Coverage Requirement

91% minimum on bankstatements-core — enforced by CI. PRs that drop below this threshold will not be merged.

Running Tests

# All tests with coverage (integration tests excluded by default)
pytest packages/parser-core/tests/ --cov=bankstatements_core --cov-fail-under=91 -v

# Specific file or test
pytest packages/parser-core/tests/services/test_my_service.py -v
pytest packages/parser-core/tests/ -k "test_function_name"

# Parallel execution
pytest packages/parser-core/tests/ -n auto

# Free CLI tests
pytest packages/parser-free/tests/ -v

Integration Tests

Integration tests run the full processing pipeline against real PDFs on your local machine. They are excluded from the standard test run and never run in CI.

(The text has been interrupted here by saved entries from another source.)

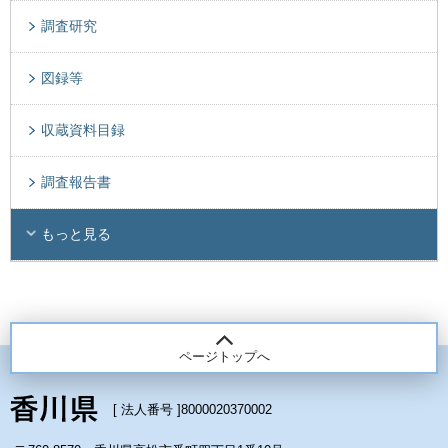
調査研究
図録等
収蔵資料目録
調査報告書
もっと見る
ページトップへ
[ 法人番号 ]
8000020370002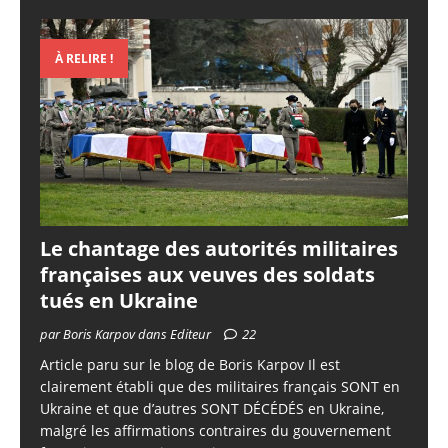
À RELIRE !
Le chantage des autorités militaires
françaises aux veuves des soldats
tués en Ukraine
par Boris Karpov dans Editeur
22
Article paru sur le blog de Boris Karpov Il est
clairement établi que des militaires français SONT en
Ukraine et que d’autres SONT DÉCÉDÉS en Ukraine,
malgré les affirmations contraires du gouvernement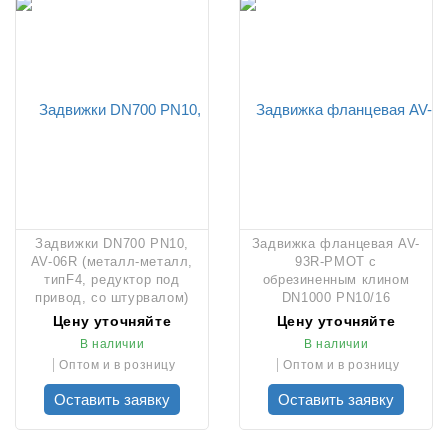
Задвижки DN700 PN10,
Задвижка фланцевая AV-
AV-06R (металл-металл,
93R-PMOT с
типF4, редуктор под
обрезиненным клином
привод, со штурвалом)
DN1000 PN10/16
Цену уточняйте
Цену уточняйте
В наличии
В наличии
Оптом и в розницу
Оптом и в розницу
Оставить заявку
Оставить заявку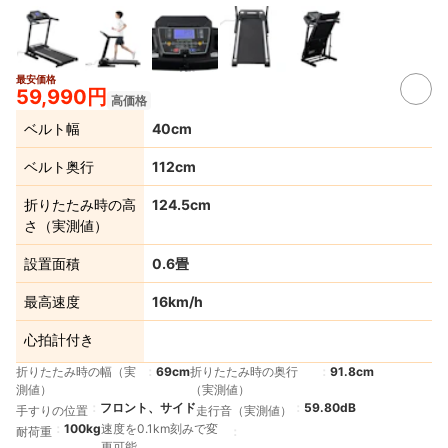
最安価格
59,990円
高価格
ベルト幅
40cm
ベルト奥行
112cm
折りたたみ時の高
124.5cm
さ（実測値）
設置面積
0.6畳
最高速度
16km/h
心拍計付き
折りたたみ時の幅（実
69cm
折りたたみ時の奥行
91.8cm
測値）
（実測値）
フロント、サイド
59.80dB
手すりの位置
走行音（実測値）
100kg
速度を0.1km刻みで変
耐荷重
更可能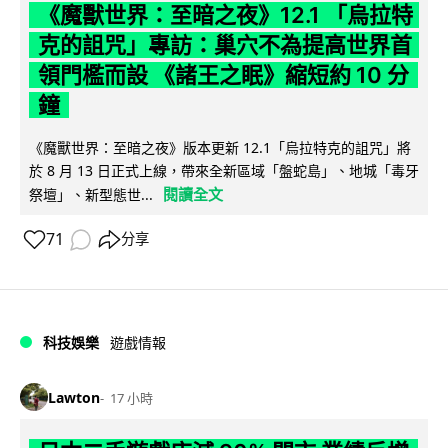
《魔獸世界：至暗之夜》12.1 「烏拉特
克的詛咒」專訪：巢穴不為提高世界首
領門檻而設 《諸王之眠》縮短約 10 分
鐘
《魔獸世界：至暗之夜》版本更新 12.1「烏拉特克的詛咒」將
於 8 月 13 日正式上線，帶來全新區域「盤蛇島」、地城「毒牙
閱讀全文
祭壇」、新型態世...
71
分享
科技娛樂
遊戲情報
Lawton
17 小時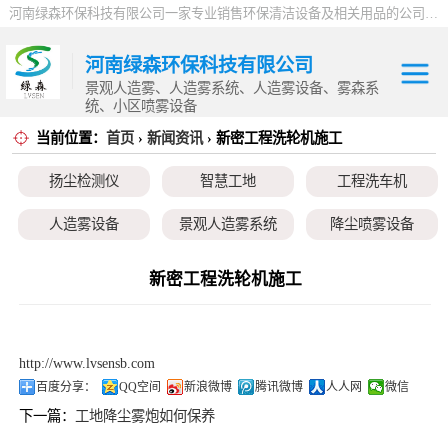
河南绿森环保科技有限公司一家专业销售环保清洁设备及相关用品的公司，产品包括：音乐喷泉、雾森系统、人造雾设备、景观人造雾、人造雾系统、小区喷雾设备、高压喷雾降尘设备、料仓喷雾除尘系统、喷雾降温加湿设备、郑州喷雾消毒设备，等八大系列上百个品种。
河南绿森环保科技有限公司
景观人造雾、人造雾系统、人造雾设备、雾森系
统、小区喷雾设备
当前位置：
首页
›
新闻资讯
› 新密工程洗轮机施工
扬尘检测仪
扬尘检测仪
智慧工地
工程洗车机
智慧工地
人造雾设备
景观人造雾系统
降尘喷雾设备
工程洗车机
小区喷雾设备
高空除尘雾桩
广场音乐喷泉
新密工程洗轮机施工
人造雾设备
音乐喷泉
雾森系统
景观人造雾系统
http://www.lvsensb.com
降尘喷雾设备
百度分享：
QQ空间
新浪微博
腾讯微博
人人网
微信
下一篇：
工地降尘雾炮如何保养
小区喷雾设备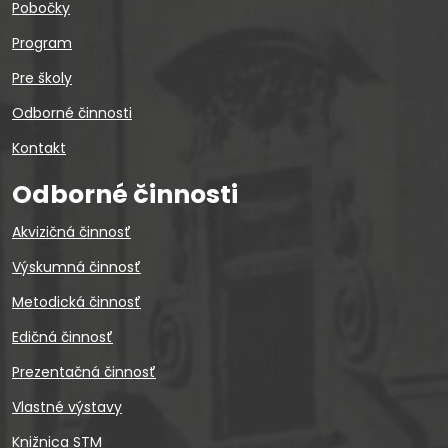
Pobočky
Program
Pre školy
Odborné činnosti
Kontakt
Odborné činnosti
Akvizičná činnosť
Výskumná činnosť
Metodická činnosť
Edičná činnosť
Prezentačná činnosť
Vlastné výstavy
Knižnica STM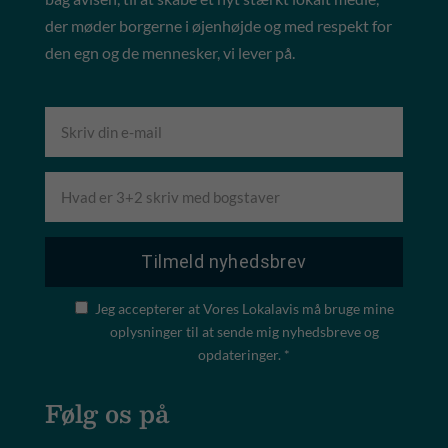
der møder borgerne i øjenhøjde og med respekt for
den egn og de mennesker, vi lever på.
Jeg accepterer at Vores Lokalavis må bruge mine
oplysninger til at sende mig nyhedsbreve og
opdateringer. *
Følg os på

# First run — create your local snapshot baseline (requires PDFs in input/)
cd packages/parser-core
pytest tests/integration/ -m integration --snapshot-update -v

# Subsequent runs — validate output against your baseline
pytest tests/integration/ -m integration -v

The snapshot file (tests/integration/snapshots/output_snapshot.json) is committed to the repo — it contains no personal data and serves as the CI baseline. Re-baseline with --snapshot-update after intentional output changes.

Test Organisation

packages/parser-core/tests/
├── test_processor.py
├── test_app.py
├── integration/          # local-only, requires real PDFs
│   └── test_output_snapshot.py
├── services/
├── extraction/
├── domain/
└── templates/

Adding a New Bank Template

Templates live in packages/parser-core/src/bankstatements_core/templates/. See docs/ADDING_NEW_TEMPLATES.md for the full guide.

Quick summary:

  1. Copy an existing template JSON and adjust column bounds and IBAN pattern
  2. Add a detector class in bankstatements_core/templates/ if the bank needs filename/header matching
  3. Add tests in packages/parser-core/tests/templates/

Pull Request Process

Before Submitting

  • All tests pass with 91%+ coverage
  • Code is formatted (ruff format)
  • Linting passes (ruff check, MyPy)
  • New functionality has tests
  • No regressions in existing tests

CI Checks

Your PR must pass:

  • lint-core — ruff, MyPy on parser-core
  • lint-free — ruff on parser-free
  • test-core — pytest with 91%+ coverage on bankstatements-core
  • test-free — pytest on parser-free
  • boundary-check — CI fails if parser-free imports bankstatements_premium or src.licensing
  • security — Bandit on both packages

Review Process

  1. Automated CI checks run on your PR
  2. Maintainer review (typically within 48 hours)
  3. Address any requested changes
  4. Approval and merge by maintainers

Reporting Bugs

  1. Check existing issues first
  2. Reproduce with a minimal test case
  3. Open an issue with:
    • OS and Python version
    • bankstatements --version output
    • Steps to reproduce
    • Expected vs actual behaviour
    • Relevant log output

Feature Requests

  1. Check existing issues first
  2. Open an issue with label enhancement
  3. Describe the use case and expected behaviour

License

By contributing, you agree that your contributions will be licensed under the Apache License 2.0.